23. The apparatus of claim 22, wherein said containment assembly comprises a container having a moveable separator therein dividing the container into said first and second chambers, the volumes of said chambers changing in relation to the movement of said moveable separator.

24. The apparatus of claim 23, wherein said expansion medium and said storage medium respectively comprise an expansion fluid and a storage fluid, and said moveable separator comprises a layer of non-miscible fluid that moves in response to pressure changes between the first and second chambers to change the volumes of said chambers.

25. The apparatus of claim 24, wherein the expansion of said expansion fluid to said gas in the first chamber increases the volume of the first chamber and decreases the volume of the second chamber and exert pressure on said storage fluid in the second chamber to displace said storage fluid to said high potential energy reservoir.

26. The apparatus of claim 23, wherein said solar collector comprises a fractal array of a plurality of solar collector units arranged in collector groups, and a transport system connecting said plurality of solar collector units for conveying expansion medium through said units.

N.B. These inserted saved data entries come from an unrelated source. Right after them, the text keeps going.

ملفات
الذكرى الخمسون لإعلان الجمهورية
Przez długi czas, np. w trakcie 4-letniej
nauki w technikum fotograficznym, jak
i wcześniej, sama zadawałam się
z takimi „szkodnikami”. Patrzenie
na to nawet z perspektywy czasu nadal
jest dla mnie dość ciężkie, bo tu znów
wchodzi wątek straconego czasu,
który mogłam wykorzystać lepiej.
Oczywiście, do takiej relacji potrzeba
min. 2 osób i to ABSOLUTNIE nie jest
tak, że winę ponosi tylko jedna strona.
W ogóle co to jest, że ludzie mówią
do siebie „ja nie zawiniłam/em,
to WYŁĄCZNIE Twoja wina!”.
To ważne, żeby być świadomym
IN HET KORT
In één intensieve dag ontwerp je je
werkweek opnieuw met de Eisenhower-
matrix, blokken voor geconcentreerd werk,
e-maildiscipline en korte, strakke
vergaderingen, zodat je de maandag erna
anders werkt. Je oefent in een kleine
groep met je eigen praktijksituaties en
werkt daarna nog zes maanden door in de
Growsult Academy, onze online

27. The apparatus of claim 26, wherein there are pluralities of containment assemblies and condensers connected to said fractal array of solar collector units to form a pixelized energy conversion system, one or more of said containment assemblies, condensers and collector units being associated together to form corresponding pluralities of energy generator assemblies of said system.

28. The apparatus of claim 22, wherein said energy conversion units of said system are dispersed across a landscape, and said high potential energy and said low potential energy reservoirs comprise lakes.